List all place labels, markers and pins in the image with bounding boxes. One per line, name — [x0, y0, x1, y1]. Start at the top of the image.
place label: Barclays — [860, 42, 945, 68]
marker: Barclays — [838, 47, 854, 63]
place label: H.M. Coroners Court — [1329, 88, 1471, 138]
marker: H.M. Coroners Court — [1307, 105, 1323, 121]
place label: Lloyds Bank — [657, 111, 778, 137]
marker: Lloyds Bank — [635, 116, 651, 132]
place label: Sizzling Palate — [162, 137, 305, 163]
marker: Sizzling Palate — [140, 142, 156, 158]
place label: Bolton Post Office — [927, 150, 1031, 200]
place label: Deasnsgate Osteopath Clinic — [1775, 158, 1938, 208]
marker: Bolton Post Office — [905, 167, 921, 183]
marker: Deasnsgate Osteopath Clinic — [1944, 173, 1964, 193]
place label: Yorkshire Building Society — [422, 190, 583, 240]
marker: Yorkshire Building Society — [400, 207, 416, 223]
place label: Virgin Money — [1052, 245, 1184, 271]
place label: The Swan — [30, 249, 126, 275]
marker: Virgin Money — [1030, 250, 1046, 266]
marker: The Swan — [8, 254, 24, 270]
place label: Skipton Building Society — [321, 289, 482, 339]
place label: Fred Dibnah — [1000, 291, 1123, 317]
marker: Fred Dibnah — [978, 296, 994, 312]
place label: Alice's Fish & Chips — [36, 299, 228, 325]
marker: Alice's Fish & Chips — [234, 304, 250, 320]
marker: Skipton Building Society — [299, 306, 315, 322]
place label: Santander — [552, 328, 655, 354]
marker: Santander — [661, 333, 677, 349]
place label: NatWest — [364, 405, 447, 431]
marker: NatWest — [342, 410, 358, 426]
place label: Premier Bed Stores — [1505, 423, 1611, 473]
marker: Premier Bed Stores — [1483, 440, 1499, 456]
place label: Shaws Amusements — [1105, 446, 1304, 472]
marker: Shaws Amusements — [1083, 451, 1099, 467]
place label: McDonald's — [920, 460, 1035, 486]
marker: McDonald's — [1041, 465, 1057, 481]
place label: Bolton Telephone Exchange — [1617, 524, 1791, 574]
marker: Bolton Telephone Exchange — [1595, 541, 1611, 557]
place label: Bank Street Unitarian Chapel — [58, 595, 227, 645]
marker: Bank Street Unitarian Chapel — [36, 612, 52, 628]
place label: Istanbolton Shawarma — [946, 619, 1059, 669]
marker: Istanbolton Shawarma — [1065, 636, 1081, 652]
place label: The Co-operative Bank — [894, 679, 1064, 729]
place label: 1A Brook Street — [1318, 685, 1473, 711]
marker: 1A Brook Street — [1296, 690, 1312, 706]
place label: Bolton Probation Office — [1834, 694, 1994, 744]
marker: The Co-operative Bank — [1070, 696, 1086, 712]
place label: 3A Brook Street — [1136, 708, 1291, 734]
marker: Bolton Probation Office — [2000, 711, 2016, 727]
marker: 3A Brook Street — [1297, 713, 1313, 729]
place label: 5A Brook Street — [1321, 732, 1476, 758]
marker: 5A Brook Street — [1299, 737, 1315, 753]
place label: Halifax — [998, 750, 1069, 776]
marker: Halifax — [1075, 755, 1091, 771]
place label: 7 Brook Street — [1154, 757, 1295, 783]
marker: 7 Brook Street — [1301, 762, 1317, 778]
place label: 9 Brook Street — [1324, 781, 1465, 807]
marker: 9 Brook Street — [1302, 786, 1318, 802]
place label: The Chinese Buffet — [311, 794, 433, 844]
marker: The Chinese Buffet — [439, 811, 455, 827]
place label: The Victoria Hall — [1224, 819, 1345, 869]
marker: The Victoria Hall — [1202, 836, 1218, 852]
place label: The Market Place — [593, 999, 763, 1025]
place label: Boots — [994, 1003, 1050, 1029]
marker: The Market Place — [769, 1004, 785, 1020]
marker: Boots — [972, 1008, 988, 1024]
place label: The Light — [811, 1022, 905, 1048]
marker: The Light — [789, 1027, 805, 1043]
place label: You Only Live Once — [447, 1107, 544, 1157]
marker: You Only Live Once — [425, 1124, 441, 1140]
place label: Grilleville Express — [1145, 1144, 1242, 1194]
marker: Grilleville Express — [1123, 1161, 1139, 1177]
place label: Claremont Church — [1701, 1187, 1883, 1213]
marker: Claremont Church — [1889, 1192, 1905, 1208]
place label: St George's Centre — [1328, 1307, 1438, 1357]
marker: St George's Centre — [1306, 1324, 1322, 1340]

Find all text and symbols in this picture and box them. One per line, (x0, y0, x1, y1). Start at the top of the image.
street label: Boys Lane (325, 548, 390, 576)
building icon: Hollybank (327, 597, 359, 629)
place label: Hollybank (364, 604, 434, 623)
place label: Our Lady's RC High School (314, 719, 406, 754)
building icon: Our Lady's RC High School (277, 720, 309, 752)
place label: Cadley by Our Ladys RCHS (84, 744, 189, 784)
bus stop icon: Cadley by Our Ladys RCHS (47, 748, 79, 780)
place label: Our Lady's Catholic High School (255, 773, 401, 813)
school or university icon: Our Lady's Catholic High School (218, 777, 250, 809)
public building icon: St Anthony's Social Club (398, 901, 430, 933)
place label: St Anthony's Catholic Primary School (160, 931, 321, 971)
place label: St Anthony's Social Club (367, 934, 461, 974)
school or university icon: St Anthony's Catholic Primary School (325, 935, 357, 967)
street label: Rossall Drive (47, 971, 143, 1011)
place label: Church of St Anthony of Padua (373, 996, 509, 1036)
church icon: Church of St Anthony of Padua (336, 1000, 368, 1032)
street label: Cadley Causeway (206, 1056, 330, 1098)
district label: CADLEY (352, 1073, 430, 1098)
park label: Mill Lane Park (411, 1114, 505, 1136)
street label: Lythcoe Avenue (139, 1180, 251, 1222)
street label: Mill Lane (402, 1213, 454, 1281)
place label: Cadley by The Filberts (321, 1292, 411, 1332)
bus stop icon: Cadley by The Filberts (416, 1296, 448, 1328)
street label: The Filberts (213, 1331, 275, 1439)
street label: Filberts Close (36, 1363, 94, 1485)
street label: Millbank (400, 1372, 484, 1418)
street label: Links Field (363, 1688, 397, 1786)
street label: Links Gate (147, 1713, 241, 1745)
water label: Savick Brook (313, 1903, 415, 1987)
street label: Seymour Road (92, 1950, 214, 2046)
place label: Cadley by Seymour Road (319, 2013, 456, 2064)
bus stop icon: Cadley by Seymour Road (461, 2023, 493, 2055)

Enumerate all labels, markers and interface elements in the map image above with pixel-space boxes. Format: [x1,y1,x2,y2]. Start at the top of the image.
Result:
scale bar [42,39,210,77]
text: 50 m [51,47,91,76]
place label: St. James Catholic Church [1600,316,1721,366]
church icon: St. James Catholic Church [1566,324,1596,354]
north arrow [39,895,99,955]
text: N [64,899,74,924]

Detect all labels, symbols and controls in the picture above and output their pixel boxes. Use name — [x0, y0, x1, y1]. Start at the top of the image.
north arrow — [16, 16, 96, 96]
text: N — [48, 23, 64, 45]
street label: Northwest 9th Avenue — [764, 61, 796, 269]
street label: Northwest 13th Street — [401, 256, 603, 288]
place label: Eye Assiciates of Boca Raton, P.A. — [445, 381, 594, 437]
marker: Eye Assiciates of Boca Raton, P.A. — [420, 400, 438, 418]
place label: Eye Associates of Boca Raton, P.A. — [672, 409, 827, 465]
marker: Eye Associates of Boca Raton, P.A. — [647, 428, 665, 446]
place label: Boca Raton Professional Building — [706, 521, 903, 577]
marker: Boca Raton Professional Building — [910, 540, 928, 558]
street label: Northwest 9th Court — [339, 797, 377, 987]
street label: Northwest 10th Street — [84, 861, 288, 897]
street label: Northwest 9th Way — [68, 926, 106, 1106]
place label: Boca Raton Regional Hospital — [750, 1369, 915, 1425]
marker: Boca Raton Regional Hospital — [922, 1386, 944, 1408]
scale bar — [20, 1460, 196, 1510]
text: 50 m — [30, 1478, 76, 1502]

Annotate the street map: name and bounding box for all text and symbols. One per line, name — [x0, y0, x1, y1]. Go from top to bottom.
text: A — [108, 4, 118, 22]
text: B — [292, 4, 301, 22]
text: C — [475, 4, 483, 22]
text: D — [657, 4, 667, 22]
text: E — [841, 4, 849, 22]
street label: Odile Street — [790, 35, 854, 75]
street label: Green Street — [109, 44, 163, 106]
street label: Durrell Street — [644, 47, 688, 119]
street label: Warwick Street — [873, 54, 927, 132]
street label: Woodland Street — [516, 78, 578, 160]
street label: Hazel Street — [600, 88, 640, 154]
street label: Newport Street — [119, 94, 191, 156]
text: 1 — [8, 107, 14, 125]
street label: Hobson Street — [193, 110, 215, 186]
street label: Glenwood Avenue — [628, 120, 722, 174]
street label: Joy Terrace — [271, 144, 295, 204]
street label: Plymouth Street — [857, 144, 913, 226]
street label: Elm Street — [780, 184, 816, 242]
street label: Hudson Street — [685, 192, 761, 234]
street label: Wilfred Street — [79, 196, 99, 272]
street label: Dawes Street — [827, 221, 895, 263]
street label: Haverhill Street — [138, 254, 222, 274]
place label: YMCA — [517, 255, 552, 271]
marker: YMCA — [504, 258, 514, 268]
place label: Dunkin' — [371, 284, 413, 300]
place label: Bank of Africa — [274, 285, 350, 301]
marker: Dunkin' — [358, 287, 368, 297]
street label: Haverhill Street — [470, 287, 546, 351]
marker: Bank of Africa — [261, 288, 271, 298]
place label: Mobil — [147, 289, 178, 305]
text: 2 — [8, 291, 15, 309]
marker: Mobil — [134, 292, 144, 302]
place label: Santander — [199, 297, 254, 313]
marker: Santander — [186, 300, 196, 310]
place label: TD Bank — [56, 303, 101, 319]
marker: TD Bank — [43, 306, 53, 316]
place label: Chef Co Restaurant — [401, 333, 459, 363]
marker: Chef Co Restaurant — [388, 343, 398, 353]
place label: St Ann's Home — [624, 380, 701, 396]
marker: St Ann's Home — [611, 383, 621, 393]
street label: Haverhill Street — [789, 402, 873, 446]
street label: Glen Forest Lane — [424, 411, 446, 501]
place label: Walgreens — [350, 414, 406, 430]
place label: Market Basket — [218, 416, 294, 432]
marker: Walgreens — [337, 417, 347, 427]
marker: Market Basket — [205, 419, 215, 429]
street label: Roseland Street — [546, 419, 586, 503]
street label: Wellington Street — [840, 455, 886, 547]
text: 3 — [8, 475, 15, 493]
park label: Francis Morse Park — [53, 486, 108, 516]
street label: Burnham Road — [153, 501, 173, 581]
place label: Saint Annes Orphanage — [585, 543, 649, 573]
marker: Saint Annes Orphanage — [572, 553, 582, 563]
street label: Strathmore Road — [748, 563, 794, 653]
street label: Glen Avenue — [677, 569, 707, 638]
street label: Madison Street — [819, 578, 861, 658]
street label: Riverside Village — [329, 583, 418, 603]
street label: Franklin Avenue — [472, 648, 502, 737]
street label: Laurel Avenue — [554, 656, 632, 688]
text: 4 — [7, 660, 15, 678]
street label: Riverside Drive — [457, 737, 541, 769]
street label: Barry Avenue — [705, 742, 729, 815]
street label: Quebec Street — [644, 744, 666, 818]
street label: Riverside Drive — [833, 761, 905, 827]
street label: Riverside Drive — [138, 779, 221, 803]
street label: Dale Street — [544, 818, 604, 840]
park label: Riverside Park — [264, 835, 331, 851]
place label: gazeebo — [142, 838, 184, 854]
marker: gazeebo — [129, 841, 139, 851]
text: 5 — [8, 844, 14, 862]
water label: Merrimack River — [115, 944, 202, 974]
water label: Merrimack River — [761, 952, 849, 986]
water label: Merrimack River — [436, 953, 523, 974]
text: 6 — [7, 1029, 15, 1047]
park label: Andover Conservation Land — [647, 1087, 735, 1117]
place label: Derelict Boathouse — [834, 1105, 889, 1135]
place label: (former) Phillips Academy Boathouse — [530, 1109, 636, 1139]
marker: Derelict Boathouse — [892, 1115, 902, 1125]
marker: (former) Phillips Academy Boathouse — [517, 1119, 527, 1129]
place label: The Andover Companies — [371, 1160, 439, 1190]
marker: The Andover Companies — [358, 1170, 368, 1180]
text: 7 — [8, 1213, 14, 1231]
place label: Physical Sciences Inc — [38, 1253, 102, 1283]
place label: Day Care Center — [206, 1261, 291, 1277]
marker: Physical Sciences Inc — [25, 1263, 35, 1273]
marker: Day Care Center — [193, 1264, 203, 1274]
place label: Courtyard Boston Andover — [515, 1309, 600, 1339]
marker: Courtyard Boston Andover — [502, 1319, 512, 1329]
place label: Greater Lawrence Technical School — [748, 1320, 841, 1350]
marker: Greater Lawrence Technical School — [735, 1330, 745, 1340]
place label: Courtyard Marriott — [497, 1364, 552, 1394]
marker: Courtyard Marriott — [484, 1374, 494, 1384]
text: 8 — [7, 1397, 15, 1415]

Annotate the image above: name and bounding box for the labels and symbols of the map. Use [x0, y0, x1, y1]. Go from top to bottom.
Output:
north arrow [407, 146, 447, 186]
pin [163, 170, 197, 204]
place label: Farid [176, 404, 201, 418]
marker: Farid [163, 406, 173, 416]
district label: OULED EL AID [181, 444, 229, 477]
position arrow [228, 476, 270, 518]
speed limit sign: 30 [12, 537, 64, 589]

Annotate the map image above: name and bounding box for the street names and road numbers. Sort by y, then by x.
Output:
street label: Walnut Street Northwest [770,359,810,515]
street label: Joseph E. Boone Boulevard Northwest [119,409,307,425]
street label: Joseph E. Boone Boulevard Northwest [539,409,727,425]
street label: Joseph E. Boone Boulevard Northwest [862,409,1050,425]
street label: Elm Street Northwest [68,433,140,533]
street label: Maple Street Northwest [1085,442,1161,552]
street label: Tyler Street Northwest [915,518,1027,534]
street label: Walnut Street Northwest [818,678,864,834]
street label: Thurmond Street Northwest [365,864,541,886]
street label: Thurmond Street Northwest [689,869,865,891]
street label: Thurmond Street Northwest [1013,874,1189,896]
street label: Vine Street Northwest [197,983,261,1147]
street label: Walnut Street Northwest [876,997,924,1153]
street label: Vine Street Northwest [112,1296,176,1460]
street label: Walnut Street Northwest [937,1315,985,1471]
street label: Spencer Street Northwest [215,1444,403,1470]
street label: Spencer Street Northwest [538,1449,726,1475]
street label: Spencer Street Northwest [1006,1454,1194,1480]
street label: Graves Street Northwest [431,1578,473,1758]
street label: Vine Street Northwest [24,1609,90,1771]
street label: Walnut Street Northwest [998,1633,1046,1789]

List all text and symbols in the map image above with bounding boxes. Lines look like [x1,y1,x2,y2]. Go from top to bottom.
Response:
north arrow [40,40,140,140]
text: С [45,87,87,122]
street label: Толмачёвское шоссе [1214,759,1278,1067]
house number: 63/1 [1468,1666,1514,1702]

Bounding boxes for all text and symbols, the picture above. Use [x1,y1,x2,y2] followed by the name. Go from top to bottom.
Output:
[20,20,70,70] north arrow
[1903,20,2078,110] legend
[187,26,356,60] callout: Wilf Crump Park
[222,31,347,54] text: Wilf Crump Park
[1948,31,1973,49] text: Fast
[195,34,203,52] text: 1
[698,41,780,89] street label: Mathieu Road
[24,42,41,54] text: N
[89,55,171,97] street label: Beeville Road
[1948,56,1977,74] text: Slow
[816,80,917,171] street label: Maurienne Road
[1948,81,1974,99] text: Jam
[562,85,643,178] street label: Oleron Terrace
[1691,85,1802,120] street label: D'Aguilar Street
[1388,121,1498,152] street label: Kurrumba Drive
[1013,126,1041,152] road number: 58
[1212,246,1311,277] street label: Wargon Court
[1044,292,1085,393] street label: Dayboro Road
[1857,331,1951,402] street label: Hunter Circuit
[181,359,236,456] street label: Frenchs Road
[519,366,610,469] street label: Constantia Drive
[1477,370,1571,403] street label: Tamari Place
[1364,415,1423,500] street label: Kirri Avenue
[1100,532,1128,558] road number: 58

**Exercise brief**
Report all lines above with "Africa".

**Answer section**
place label: Bank of Africa — [274, 285, 350, 301]
marker: Bank of Africa — [261, 288, 271, 298]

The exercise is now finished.